Ai primi del secolo su suggerimento della grande Eleonora Duse, si decise di realizzare nel cortile del palazzo una grande ed elegante sala cinematografica e il progetto fu affidato ad Adolfo Coppedé. Ma la prima Guerra Mondiale arrestò i lavori. Nel 1919, l’immobile fu acquisito dalla Compagnia Cinema Italo-Americano, e il completamento della ristrutturazione fu affidato a Marcello Piacentini, architetto romano molto celebre all’epoca.

Cent’anni di di grandi nomi

L’inaugurazione nel 14 dicembre 1922 rivelò uno spazio di raffinata eleganza e funzionalità, capace, con la sua sala ellissoidale, di contenere milleduecento persone.

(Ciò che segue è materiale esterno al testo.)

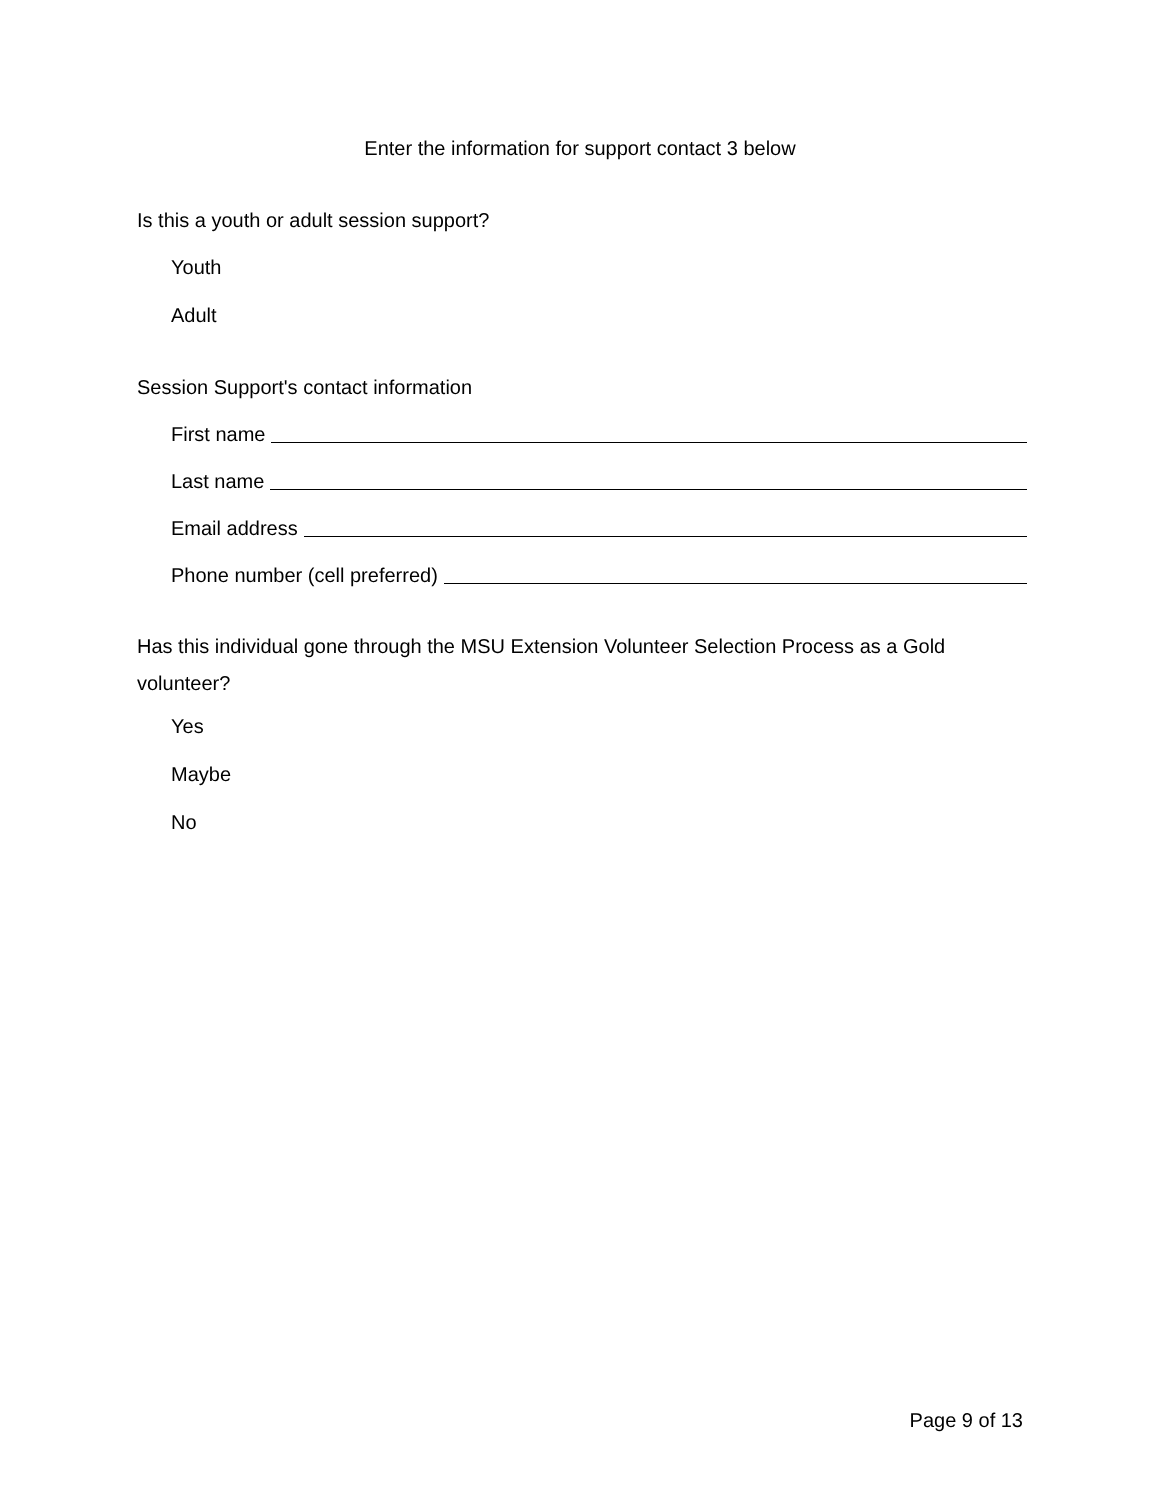Enter the information for support contact 3 below
Is this a youth or adult session support?
Youth
Adult
Session Support's contact information
First name
Last name
Email address
Phone number (cell preferred)
Has this individual gone through the MSU Extension Volunteer Selection Process as a Gold volunteer?
Yes
Maybe
No
Page 9 of 13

Con la sua splendida copertura a volta con lucernario apribile, rispondeva perfettamente sia alle esigenze delle rappresentazioni teatrali che a quelle del cinema, che dagli anni Venti programmava film di sempre maggiore durata, destinati a un pubblico più raffinato ed esigente. Alla bellezza e alla magnificenza di questo locale si sono sempre affiancate l’efficienza delle strumentazioni e la qualità degli spettacoli. Benché costruito all’epoca del muto, l’Odeon ha tutt’ora un’acustica perfetta, data dalla circolarità della sala e dal carattere fonoassorbente delle poltrone, da sempre comode e ben imbottite. Fin dagli esordi l’Odeon si è sempre dotato delle strumentazioni tecniche più all’avanguardia, per poter andare incontro a un pubblico sempre più esigente e variegato. Negli anni Trenta, con la proiezione de Il cantante pazzo, l’Odeon inaugura la novità americana del sonoro. Nel 1934, per soddisfare categorie di spettatori diversi, sullo schermo viene proiettato l’incontro dei mondiali di calcio Italia-Inghilterra e il tragico match fra il pugile Primo Carnera e l’americano Max Baer.

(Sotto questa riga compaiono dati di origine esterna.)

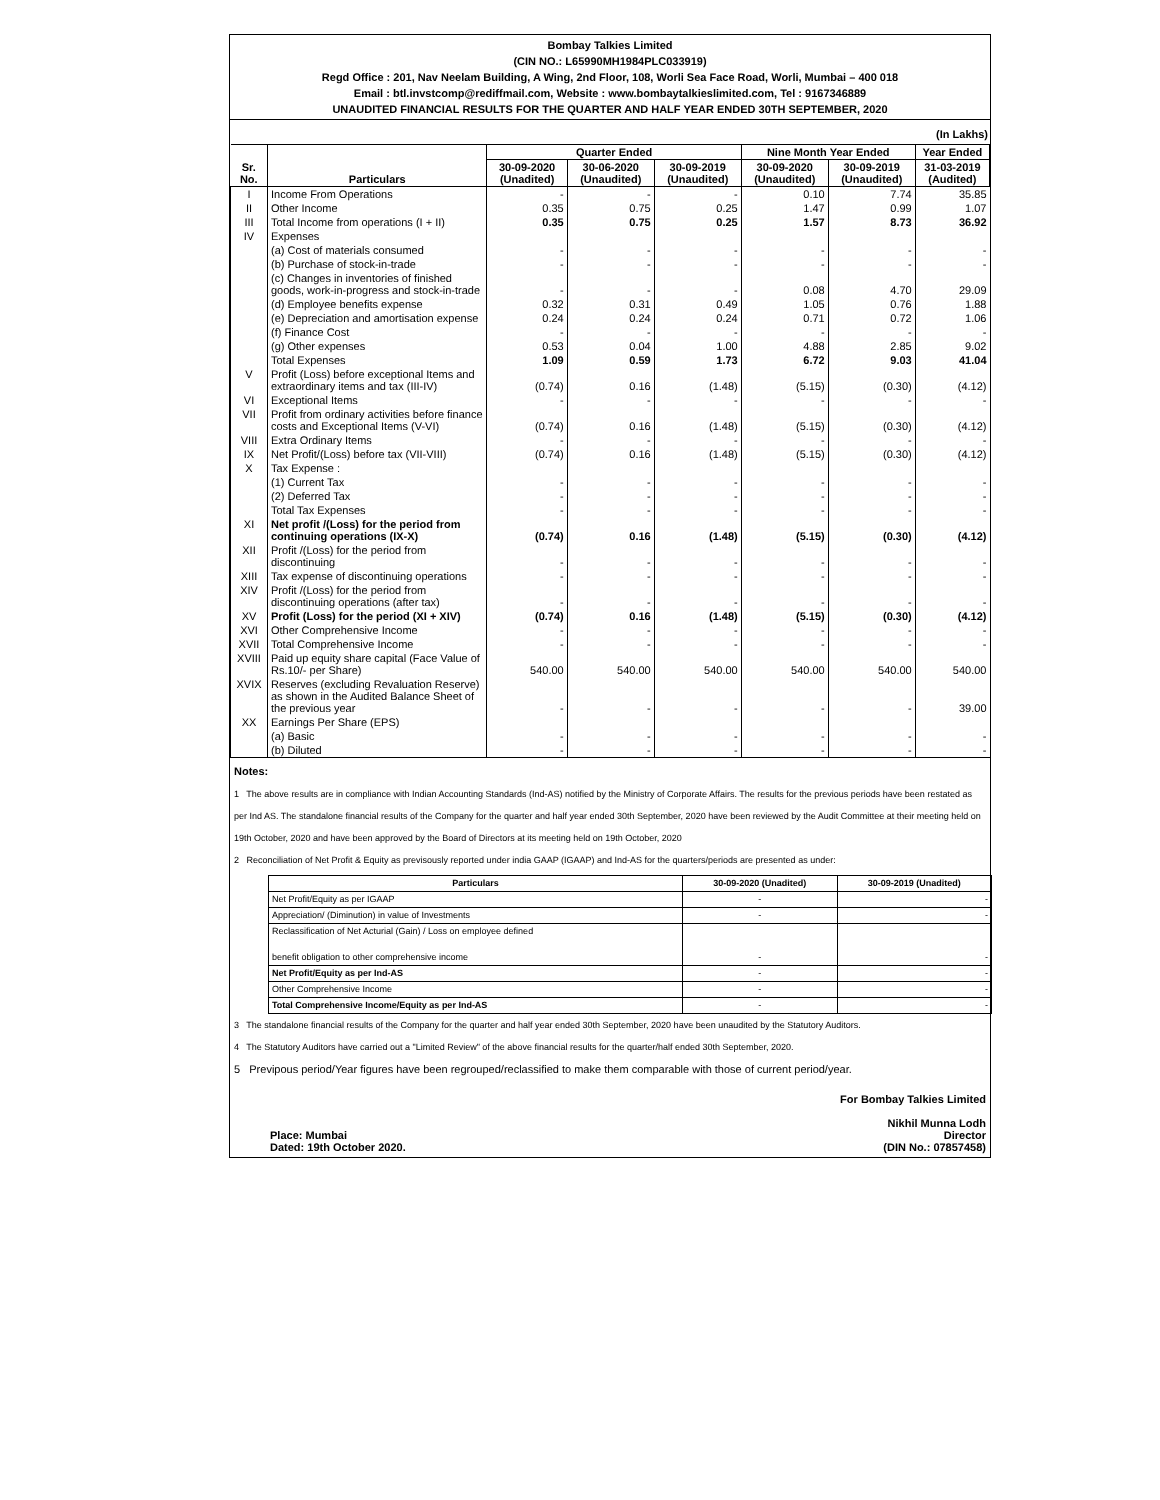Bombay Talkies Limited
(CIN NO.: L65990MH1984PLC033919)
Regd Office : 201, Nav Neelam Building, A Wing, 2nd Floor, 108, Worli Sea Face Road, Worli, Mumbai – 400 018
Email : btl.invstcomp@rediffmail.com, Website : www.bombaytalkieslimited.com, Tel : 9167346889
UNAUDITED FINANCIAL RESULTS FOR THE QUARTER AND HALF YEAR ENDED 30TH SEPTEMBER, 2020
(In Lakhs)
| Sr. No. | Particulars | Quarter Ended | | | Nine Month Year Ended | | Year Ended |
| --- | --- | --- | --- | --- | --- | --- | --- |
| | | 30-09-2020 (Unadited) | 30-06-2020 (Unaudited) | 30-09-2019 (Unaudited) | 30-09-2020 (Unaudited) | 30-09-2019 (Unaudited) | 31-03-2019 (Audited) |
| I | Income From Operations | - | - | - | 0.10 | 7.74 | 35.85 |
| II | Other Income | 0.35 | 0.75 | 0.25 | 1.47 | 0.99 | 1.07 |
| III | Total Income from operations (I + II) | 0.35 | 0.75 | 0.25 | 1.57 | 8.73 | 36.92 |
| IV | Expenses | | | | | | |
| | (a) Cost of materials consumed | - | - | - | - | - | - |
| | (b) Purchase of stock-in-trade | - | - | - | - | - | - |
| | (c) Changes in inventories of finished goods, work-in-progress and stock-in-trade | - | - | - | 0.08 | 4.70 | 29.09 |
| | (d) Employee benefits expense | 0.32 | 0.31 | 0.49 | 1.05 | 0.76 | 1.88 |
| | (e) Depreciation and amortisation expense | 0.24 | 0.24 | 0.24 | 0.71 | 0.72 | 1.06 |
| | (f) Finance Cost | - | - | - | - | - | - |
| | (g) Other expenses | 0.53 | 0.04 | 1.00 | 4.88 | 2.85 | 9.02 |
| | Total Expenses | 1.09 | 0.59 | 1.73 | 6.72 | 9.03 | 41.04 |
| V | Profit (Loss) before exceptional Items and extraordinary items and tax (III-IV) | (0.74) | 0.16 | (1.48) | (5.15) | (0.30) | (4.12) |
| VI | Exceptional Items | - | - | - | - | - | - |
| VII | Profit from ordinary activities before finance costs and Exceptional Items (V-VI) | (0.74) | 0.16 | (1.48) | (5.15) | (0.30) | (4.12) |
| VIII | Extra Ordinary Items | - | - | - | - | - | - |
| IX | Net Profit/(Loss) before tax (VII-VIII) | (0.74) | 0.16 | (1.48) | (5.15) | (0.30) | (4.12) |
| X | Tax Expense : | | | | | | |
| | (1) Current Tax | - | - | - | - | - | - |
| | (2) Deferred Tax | - | - | - | - | - | - |
| | Total Tax Expenses | - | - | - | - | - | - |
| XI | Net profit /(Loss) for the period from continuing operations (IX-X) | (0.74) | 0.16 | (1.48) | (5.15) | (0.30) | (4.12) |
| XII | Profit /(Loss) for the period from discontinuing | - | - | - | - | - | - |
| XIII | Tax expense of discontinuing operations | - | - | - | - | - | - |
| XIV | Profit /(Loss) for the period from discontinuing operations (after tax) | - | - | - | - | - | - |
| XV | Profit (Loss) for the period (XI + XIV) | (0.74) | 0.16 | (1.48) | (5.15) | (0.30) | (4.12) |
| XVI | Other Comprehensive Income | - | - | - | - | - | - |
| XVII | Total Comprehensive Income | - | - | - | - | - | - |
| XVIII | Paid up equity share capital (Face Value of Rs.10/- per Share) | 540.00 | 540.00 | 540.00 | 540.00 | 540.00 | 540.00 |
| XVIX | Reserves (excluding Revaluation Reserve) as shown in the Audited Balance Sheet of the previous year | - | - | - | - | - | 39.00 |
| XX | Earnings Per Share (EPS) | | | | | | |
| | (a) Basic | - | - | - | - | - | - |
| | (b) Diluted | - | - | - | - | - | - |
Notes:
1 The above results are in compliance with Indian Accounting Standards (Ind-AS) notified by the Ministry of Corporate Affairs. The results for the previous periods have been restated as per Ind AS. The standalone financial results of the Company for the quarter and half year ended 30th September, 2020 have been reviewed by the Audit Committee at their meeting held on 19th October, 2020 and have been approved by the Board of Directors at its meeting held on 19th October, 2020
2 Reconciliation of Net Profit & Equity as previsously reported under india GAAP (IGAAP) and Ind-AS for the quarters/periods are presented as under:
| Particulars | 30-09-2020 (Unadited) | 30-09-2019 (Unadited) |
| --- | --- | --- |
| Net Profit/Equity as per IGAAP | - | - |
| Appreciation/ (Diminution) in value of Investments | - | - |
| Reclassification of Net Acturial (Gain) / Loss on employee defined benefit obligation to other comprehensive income | - | - |
| Net Profit/Equity as per Ind-AS | - | - |
| Other Comprehensive Income | - | - |
| Total Comprehensive Income/Equity as per Ind-AS | - | - |
3 The standalone financial results of the Company for the quarter and half year ended 30th September, 2020 have been unaudited by the Statutory Auditors.
4 The Statutory Auditors have carried out a "Limited Review" of the above financial results for the quarter/half ended 30th September, 2020.
5 Previpous period/Year figures have been regrouped/reclassified to make them comparable with those of current period/year.
Place: Mumbai
Dated: 19th October 2020.
For Bombay Talkies Limited
Nikhil Munna Lodh
Director
(DIN No.: 07857458)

Nel Dopoguerra memorabile la lunga programmazione di Via col vento nel 1950 o la prima di Tutti a casa di Luigi Comencini, nel 1960, con uno strepitoso Alberto Sordi in sala. Ma il dopoguerra è anche una magnifica stagione di cinema, con l’Odeon protagonista assoluto nella programmazione dei film di grandi maestri come Walt Disney e Alfred Hitchcock. Accanto all’attività cinematografica, quella del teatro di rivista, con gli spettacoli di Macario, dei fratelli De Rege o di Edoardo Spadaio, e le serate dedicate alla nuova musica jazz americana, come quella del 1952, rimasta nella storia dell’Odeon e di Firenze, con Ella Fitzgerald e Louis Armstrong in un duetto d’eccezione.

Nel corso dei decenni il cinema Odeon ha ospitato tantissime star del cinema italiano e internazionale. Hanno calcato il palcoscenico dive come Isabelle Adjani, Angelica Huston, Kate Winslet e Sabine Azéma, grandi attori come Kenneth BranaghRalph Fiennes, Helena Bonham Carter e autori di fama mondiale come Peter Greenaway e James Ivory. Tantissimi anche i registi italiani, come i premi Oscar Bernardo Bertolucci, Gabriele Salvatores, Giuseppe Tornatore e Paolo Sorrentino e naturalmente i nostri Roberto Benigni e Francesco Nuti! E poi Paolo e Vittorio Taviani, Ferzan Ozpeteck, Giorgio Diritti, Carlo Verdone, Leonardo Pieraccioni, e i più importanti attori italiani di oggi, da Stefano Accorsi a Valeria Golino, da Toni Servillo a Claudio Santamaria e Margherita Buy.

L’ Odeon stesso non è solo una sala che ha vissuto la storia del cinema, ma è stata anche immortalata in alcuni film! La facciata dell’Odeon compare in alcune sequenze di una pellicola cult come Amici Miei di Mario Monicelli, mentre l’interno della sala fa da sfondo ad alcune scene di Goodmorning Babilonia! dei Fratelli Taviani.